Midtown Manhattan, 1944, by Andreas Feininger Source: Simotron |
The truth about Being is that it is overwhelmingly
more complex than we can imagine; that it can only appear to us in fragments,
through separated events, and never as a whole. A prophecy is one such
fragmented representation insofar as it provides a hint as to the complexity of
Being. A prophecy is a forecast of our desired command of Being (a desire never
truly fulfilled, since all we can perceive, if anything, is a fragment of the
Whole). And while prophecies are forward-moving, revelations takes backward steps
towards the same aspect: the truth of the complexity of Being. Through
revelation we acquire confirmation of what, in prophecy, was only a guess. As
Georges Florovsky made clear, though,
“In sacred history, ‘the past’ does not mean simply ‘passed’ or ‘what had been,’ but primarily that which had been accomplished and fulfilled. 'Fulfilment' is the basic category of revelation. That which has become sacred remains consecrated and holy forever.”
It only
makes sense to call something revelation if it’s accompanied by novelty. Old
things are not revealed. They are known in advance. They cannot surprise. But this
is a kind of novelty that we are always prepared for, insofar as we already
expect to be surprised by it. The prophecy, of which revelation is a
fulfilment, has made us aware of everything.
If I find
out that bungee-jumping adventurers have died before, even if this happened only
once, the possibility of death from bungee jumping imposes itself with the force
of the thing already revealed. What was required to make the plane of potentialities
apparent to me was that one occurrence alone. Now I know that it is possible to
die from bungee jumping, and that’s the reason I’ll never do it. Never, as in
that ‘forever’ found in Florovsky’s quote given above.
Terrible revelations
Simple logic
of revelation: once something has been revealed, nothing can un-reveal it. Once
a particular technology was invented, we can never say it has never existed.

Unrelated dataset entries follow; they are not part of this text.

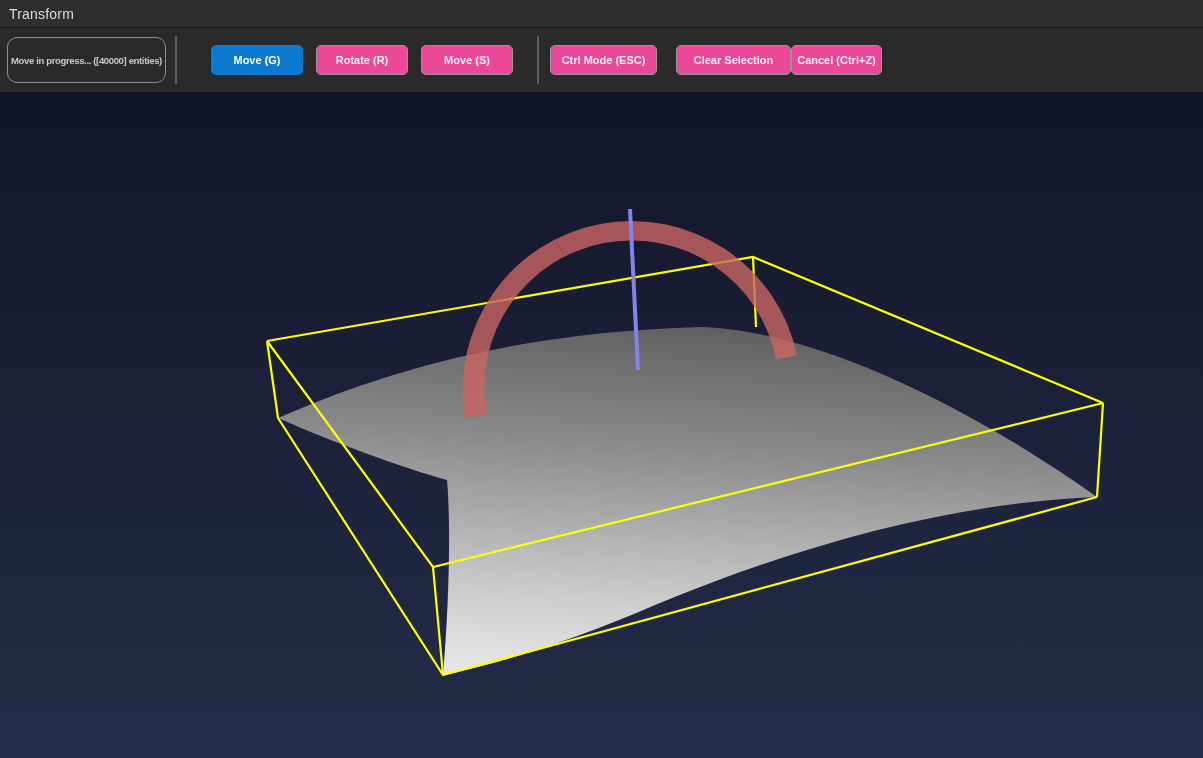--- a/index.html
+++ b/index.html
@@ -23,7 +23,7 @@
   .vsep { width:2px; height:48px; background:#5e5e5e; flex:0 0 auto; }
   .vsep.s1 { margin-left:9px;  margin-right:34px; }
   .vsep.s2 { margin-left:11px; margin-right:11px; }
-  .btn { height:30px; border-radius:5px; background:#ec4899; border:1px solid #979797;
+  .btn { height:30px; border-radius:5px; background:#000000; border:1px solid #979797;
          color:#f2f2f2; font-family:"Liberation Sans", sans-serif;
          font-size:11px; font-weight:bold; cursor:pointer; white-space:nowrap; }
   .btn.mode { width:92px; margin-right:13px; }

Insofar
as Being is concerned, once we have understood that it is the repository of truths
that come to surprise us, it will always present itself as capable of surprises.
And so, we always expect to come out surprised from the encounter with Being. And
that’s why we fear it: because surprises often hurt. In the texts of Christian
mystics, revelations are always terrifying, painful realizations of a truth
that cannot be named or spoken. They speak of joy and enlightenment, but this
is a painful enlightenment, one that requires the deep wounding of the
humanness in the mystic.
Life of Francis of Assisi, by José Benlliure y Gil Source: Wikipedia |
Freud’s
Uncanny is the occurrence of something familiar in an unfamiliar environment:
of something we knew from a prior experience but never expected to encounter
again; not here, not now. The uncanny is a miracle we want to reject, because
it is too terrifying. Just like above. To Freud, it is through ‘miracles’ that we
relate back to the Unconscious. To Florovsky, it is through ‘miracles’ that we
relate back to the Divine. To Heidegger, it is through ‘miracles’ we relate
back to Being. Of course, they use different words to designate these miracles:
Uncanny, Revelation, Event. But do they sound similar, the three of them? Maybe
not overlappingly so, since they are situated differently, treated by different
means. But the Unconscious, the Divine, and Being do have things in common; the
most prominent of which is the reference to something that we perceive as an overwhelming
complexity, as an entity we strive to attain but never succeed. And that gives
us food for thought when it comes to writing. Because writing is, in spite of everything
we suspect, capable of enacting miracles.